As an editorial in Kenya’s Daily Nation on April 1, 2003, lamented, “What is dreadful is that during ‘peace’, these same media bombard the world with holier-than-thou sermons about objectivity, truth and fairness, whereas in war, they are the first to trample these principles underfoot.”
The other big lie propagated by US President George Bush and British Prime Minister Tony Blair was that Saddam had weapons of mass destruction.
CONSEQUENCES OF LIES
An elaborate scheme was orchestrated to convince the world that the US and Britain were saving Iraq and the Arab region from catastrophe. This lie was then used to justify these countries’ invasion of Iraq.
Ten years later, we are seeing the consequences of those lies. Iraq lies in ruins, its once superior infrastructure destroyed and its people divided. Hundreds of thousands of civilians have died since 2003 and millions are living in more fear than they did during Saddam’s time.
The country is shattered, and Al Qaeda — which dared not enter Saddam’s Iraq — has found a foothold there and is wreaking havoc on the population through the ISIS, a terrorist organisation that has unleashed the most horrific violence on Iraqis.
One lesson we can learn from the Iraq war is that when an invading force becomes an occupying force (as the US and Britain did in Iraq), the backlash can yield even more sinister forms of terrorism that are harder quash.
We are told that Kenyan forces are liberating southern Somalia from Al-Shabaab. However, we are not being told what they are doing at Kismayu, or where the revenue collected from the port is being deposited.
FROM WAR TO OCCUPATION
What started as a war against Al-Shabaab appears to have become an occupation. How can Kenya hold the moral high ground in Somalia when it cannot account for its activities there?
The other lesson Kenya can learn from Iraq is that lies can have serious consequences and can lead to actions or reactions that may not be appropriate or desirable.
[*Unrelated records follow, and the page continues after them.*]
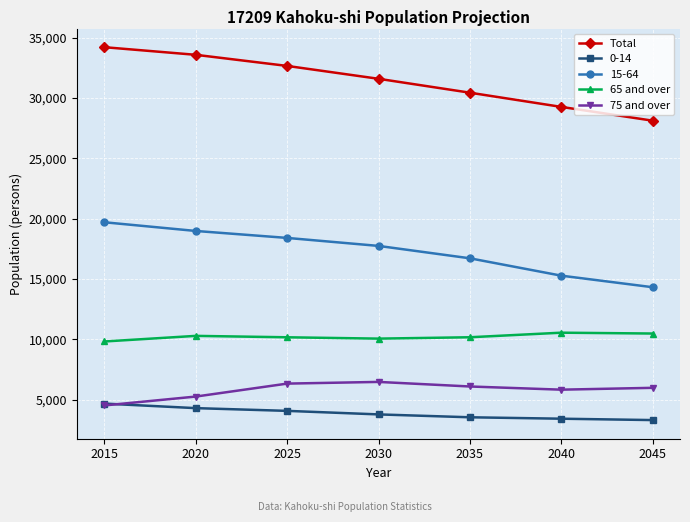

What is the spread (max minus min) of values at 2020?

29283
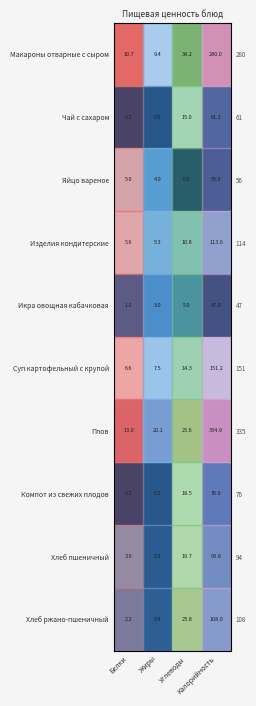

Is it true that row_7 equals 0.0 at Жиры?

False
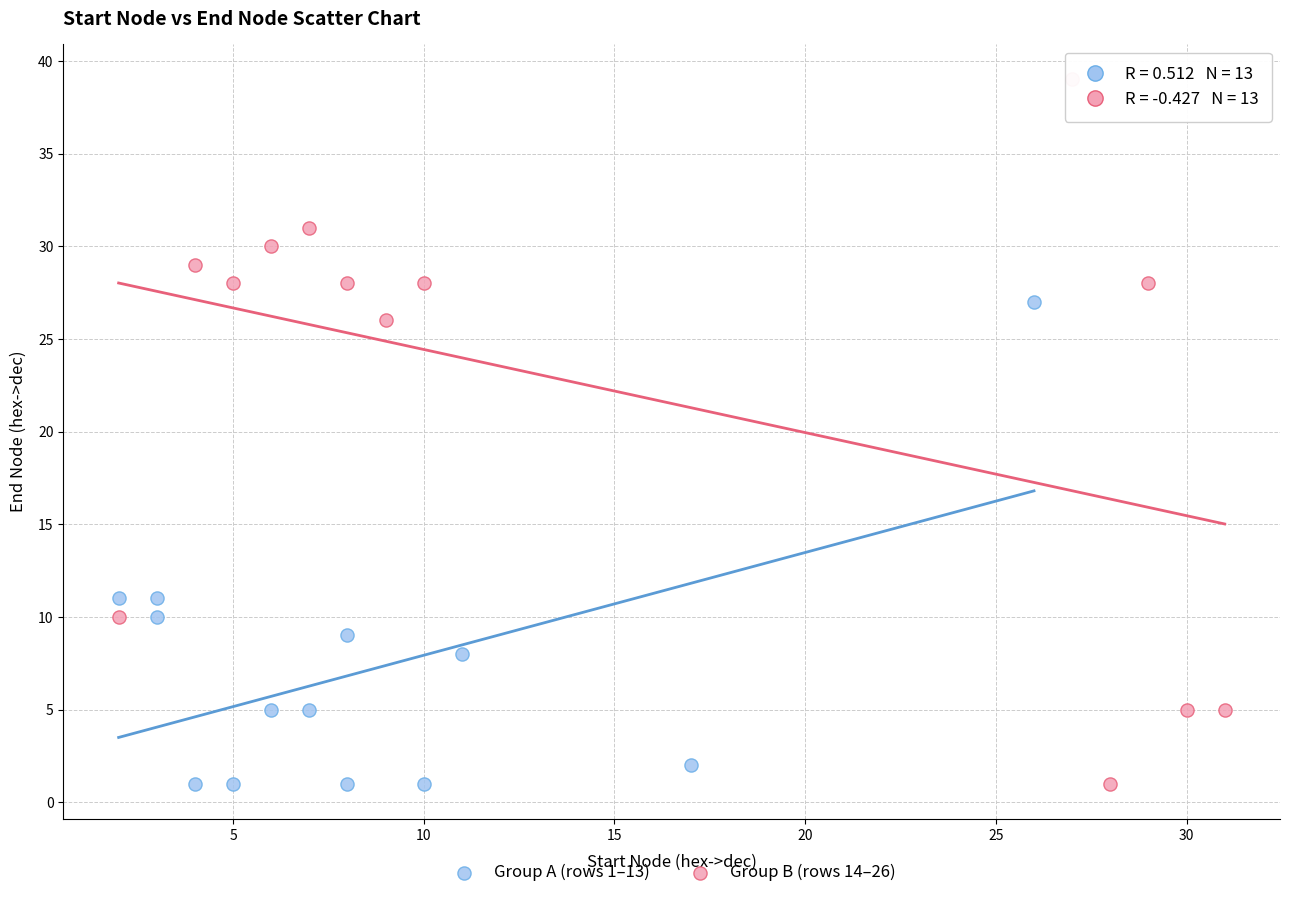

Which series has the largest Y range (max minus min)?

Group B (rows 14–26)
For instance, despite plenty of evidence that the massacres in Mpeketoni were the work of Al-Shabaab, the government insists they were ethnically and politically motivated.
Making such a statement before carrying out a thorough investigation is highly irresponsible and can fuel the kind of ethnic violence we experienced in 2008. It also sends a message to the perpetrators that Kenya is not really on top of its security situation.